▶ [Instructions for the task]:
Please recast the part of the records below that opens with the line containing "위 내용은 q-net 에서 업데이트 한 내용을 참고로" and closes with the line containing "2027년 최신도서, 유튜브" as a Markdown table with the columns No. and Text, one line per row and blank lines left out.

▶ [Material to process]:
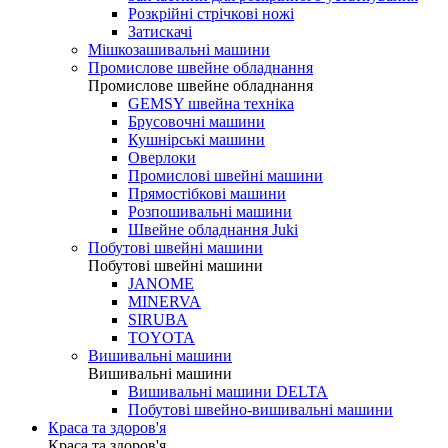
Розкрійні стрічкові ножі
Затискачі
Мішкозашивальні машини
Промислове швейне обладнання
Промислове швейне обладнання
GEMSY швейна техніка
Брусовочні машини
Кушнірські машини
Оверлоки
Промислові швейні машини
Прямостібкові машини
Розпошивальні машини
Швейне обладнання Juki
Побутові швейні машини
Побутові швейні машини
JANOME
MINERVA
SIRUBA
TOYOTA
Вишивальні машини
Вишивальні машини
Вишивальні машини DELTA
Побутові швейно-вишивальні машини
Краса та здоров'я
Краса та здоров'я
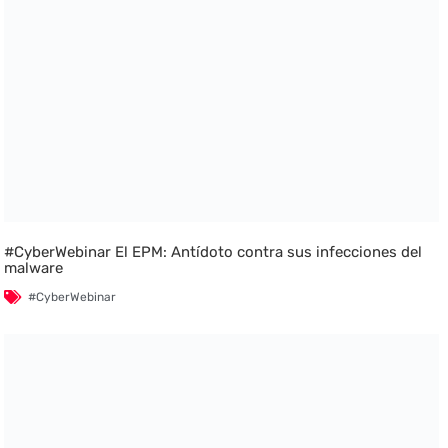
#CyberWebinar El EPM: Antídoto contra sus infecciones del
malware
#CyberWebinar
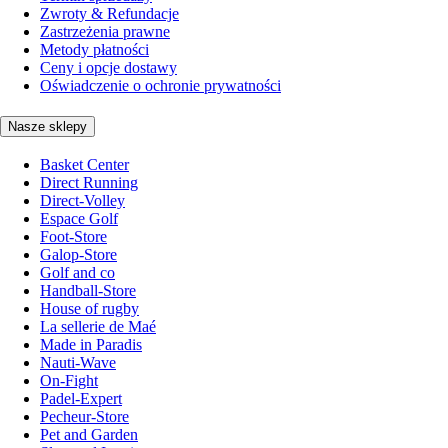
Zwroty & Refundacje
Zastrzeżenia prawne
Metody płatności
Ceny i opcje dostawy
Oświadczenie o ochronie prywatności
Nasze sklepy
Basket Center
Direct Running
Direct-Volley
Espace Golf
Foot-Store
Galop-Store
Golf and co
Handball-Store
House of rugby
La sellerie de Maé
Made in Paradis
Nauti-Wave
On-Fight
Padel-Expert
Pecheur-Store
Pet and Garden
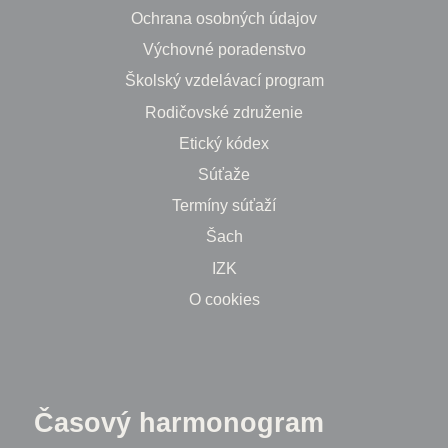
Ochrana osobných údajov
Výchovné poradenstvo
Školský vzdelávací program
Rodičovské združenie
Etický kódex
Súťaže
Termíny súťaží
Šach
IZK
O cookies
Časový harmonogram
--
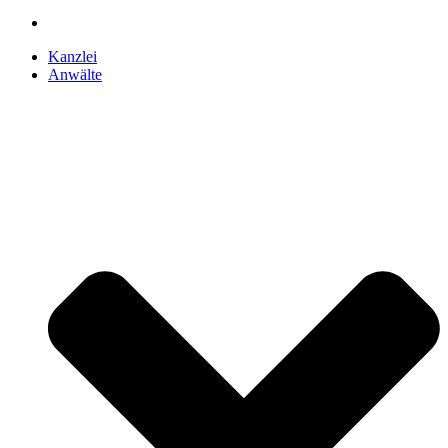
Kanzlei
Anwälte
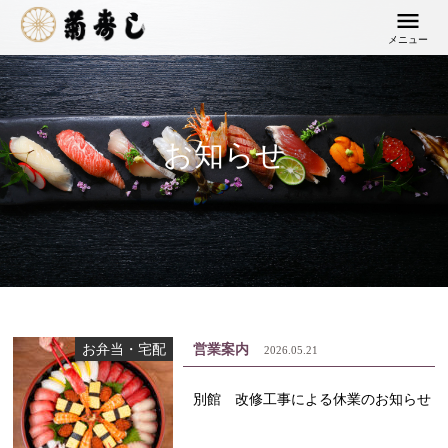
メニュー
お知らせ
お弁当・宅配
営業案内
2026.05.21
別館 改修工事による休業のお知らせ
---
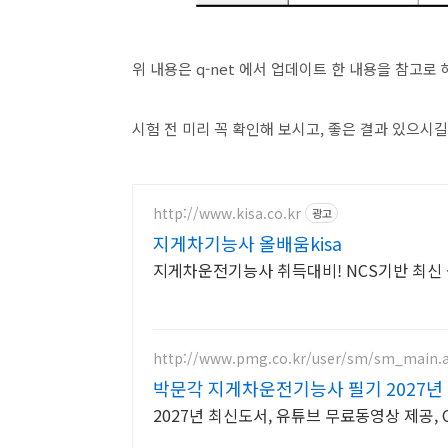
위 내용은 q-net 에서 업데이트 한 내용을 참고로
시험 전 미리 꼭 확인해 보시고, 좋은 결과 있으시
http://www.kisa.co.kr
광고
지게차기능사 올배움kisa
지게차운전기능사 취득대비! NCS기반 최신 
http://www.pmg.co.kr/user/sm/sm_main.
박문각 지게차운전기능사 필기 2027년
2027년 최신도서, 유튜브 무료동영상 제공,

▶ [Answer to this task]:
| No. | Text |
|---|---|
| 1 | 위 내용은 q-net 에서 업데이트 한 내용을 참고로 |
| 2 | 시험 전 미리 꼭 확인해 보시고, 좋은 결과 있으시 |
| 3 | http://www.kisa.co.kr |
| 4 | 광고 |
| 5 | 지게차기능사 올배움kisa |
| 6 | 지게차운전기능사 취득대비! NCS기반 최신  |
| 7 | http://www.pmg.co.kr/user/sm/sm_main. |
| 8 | 박문각 지게차운전기능사 필기 2027년 |
| 9 | 2027년 최신도서, 유튜브 무료동영상 제공, |